::: RAW DATA

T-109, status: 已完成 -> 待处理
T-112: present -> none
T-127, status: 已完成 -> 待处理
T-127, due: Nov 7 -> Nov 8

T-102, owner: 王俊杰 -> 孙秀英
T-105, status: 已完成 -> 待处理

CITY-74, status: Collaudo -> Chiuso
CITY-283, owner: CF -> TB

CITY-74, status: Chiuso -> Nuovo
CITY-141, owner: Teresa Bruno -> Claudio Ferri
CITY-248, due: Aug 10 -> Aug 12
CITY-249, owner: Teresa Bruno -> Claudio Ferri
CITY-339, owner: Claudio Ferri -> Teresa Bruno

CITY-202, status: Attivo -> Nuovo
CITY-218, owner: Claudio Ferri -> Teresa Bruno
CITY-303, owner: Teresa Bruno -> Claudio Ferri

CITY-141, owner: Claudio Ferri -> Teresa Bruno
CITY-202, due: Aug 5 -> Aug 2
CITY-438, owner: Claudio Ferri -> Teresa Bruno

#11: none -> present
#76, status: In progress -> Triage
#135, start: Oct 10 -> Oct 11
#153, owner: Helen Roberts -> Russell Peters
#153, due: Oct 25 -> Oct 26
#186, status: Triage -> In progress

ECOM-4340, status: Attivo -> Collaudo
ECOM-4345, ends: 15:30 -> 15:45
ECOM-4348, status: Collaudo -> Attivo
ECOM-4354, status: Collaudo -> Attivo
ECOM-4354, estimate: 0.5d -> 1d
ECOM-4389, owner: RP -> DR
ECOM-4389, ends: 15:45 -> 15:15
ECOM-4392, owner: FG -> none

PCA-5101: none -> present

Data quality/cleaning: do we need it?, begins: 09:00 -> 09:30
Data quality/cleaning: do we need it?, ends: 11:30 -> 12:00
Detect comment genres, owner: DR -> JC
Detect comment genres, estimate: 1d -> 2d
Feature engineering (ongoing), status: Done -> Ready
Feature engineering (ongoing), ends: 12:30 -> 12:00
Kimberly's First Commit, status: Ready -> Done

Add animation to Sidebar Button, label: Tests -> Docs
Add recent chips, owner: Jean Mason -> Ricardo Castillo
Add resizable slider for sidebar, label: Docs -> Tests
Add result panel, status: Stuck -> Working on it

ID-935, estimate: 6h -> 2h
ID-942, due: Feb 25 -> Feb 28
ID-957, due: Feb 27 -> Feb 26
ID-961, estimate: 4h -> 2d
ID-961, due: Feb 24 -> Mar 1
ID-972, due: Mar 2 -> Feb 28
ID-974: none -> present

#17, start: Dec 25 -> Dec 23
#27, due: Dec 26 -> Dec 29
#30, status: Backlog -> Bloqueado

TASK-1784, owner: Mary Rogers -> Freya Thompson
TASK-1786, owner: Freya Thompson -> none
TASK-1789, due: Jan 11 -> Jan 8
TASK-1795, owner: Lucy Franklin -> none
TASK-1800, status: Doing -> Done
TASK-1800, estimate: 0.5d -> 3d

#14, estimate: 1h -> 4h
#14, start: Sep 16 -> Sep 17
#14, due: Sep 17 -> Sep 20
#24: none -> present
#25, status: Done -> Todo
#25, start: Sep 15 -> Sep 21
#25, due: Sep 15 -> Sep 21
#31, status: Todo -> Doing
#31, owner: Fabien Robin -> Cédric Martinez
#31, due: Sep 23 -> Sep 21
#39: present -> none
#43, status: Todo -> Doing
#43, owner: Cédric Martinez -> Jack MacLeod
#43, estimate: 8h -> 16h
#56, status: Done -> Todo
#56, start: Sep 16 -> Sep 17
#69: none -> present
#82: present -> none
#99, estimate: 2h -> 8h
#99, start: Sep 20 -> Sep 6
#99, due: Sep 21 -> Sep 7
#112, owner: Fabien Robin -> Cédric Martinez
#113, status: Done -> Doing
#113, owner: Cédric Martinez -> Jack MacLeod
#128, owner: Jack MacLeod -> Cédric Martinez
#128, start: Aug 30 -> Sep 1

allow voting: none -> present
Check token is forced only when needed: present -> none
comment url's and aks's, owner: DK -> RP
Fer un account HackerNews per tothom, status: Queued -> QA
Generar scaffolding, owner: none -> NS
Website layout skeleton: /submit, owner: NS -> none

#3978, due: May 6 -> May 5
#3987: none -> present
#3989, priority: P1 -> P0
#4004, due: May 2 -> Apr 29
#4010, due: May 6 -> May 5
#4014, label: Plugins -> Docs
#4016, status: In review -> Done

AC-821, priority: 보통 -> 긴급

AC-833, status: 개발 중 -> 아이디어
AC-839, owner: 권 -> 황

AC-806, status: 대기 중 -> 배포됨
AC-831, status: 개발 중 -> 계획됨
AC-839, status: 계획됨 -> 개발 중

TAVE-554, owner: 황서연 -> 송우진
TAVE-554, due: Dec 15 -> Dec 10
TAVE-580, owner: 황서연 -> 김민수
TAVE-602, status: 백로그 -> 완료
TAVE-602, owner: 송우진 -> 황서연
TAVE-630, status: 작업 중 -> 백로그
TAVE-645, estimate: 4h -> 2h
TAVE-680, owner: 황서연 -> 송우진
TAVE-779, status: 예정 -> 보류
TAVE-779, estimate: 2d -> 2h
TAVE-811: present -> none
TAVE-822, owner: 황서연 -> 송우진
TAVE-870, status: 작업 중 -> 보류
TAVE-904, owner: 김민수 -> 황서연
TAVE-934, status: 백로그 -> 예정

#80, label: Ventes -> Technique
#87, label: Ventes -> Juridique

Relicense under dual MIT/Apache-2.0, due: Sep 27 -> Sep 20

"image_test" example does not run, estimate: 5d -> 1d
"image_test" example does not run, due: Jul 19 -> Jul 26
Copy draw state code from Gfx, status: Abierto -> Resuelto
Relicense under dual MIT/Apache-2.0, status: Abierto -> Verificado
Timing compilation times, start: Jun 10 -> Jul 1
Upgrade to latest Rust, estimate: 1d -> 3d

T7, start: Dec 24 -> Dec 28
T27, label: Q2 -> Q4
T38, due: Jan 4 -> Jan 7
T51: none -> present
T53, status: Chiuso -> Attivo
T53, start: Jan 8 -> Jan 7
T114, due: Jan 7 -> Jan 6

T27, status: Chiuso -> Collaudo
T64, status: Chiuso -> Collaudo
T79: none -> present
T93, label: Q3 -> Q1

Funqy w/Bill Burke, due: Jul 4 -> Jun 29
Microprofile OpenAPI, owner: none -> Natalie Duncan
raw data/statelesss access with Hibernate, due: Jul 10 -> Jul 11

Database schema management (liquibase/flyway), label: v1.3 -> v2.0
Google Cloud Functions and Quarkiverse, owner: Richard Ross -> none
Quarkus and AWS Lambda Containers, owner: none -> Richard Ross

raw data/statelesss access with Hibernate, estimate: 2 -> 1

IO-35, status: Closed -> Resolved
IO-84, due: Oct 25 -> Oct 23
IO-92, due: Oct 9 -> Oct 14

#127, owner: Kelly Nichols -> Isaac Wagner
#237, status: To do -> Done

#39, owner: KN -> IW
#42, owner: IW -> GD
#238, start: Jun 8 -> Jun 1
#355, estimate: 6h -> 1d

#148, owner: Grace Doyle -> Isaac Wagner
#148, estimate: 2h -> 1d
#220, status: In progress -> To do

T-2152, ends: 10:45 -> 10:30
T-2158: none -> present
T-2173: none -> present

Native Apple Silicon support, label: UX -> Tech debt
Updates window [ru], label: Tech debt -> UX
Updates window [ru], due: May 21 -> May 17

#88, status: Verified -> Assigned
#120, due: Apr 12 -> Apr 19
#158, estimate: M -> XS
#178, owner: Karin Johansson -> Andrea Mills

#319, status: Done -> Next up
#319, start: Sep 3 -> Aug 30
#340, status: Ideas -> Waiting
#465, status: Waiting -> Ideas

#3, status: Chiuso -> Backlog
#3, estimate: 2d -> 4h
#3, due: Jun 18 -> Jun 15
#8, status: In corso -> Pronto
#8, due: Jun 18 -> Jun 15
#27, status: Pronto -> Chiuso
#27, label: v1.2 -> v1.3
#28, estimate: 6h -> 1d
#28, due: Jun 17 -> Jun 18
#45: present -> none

::::::

DIRECTIONS FOR THIS TASK. Looking at the entries above, count the lines that contain the string "ends", then give the number and nothing else.

TASK OUTPUT. 5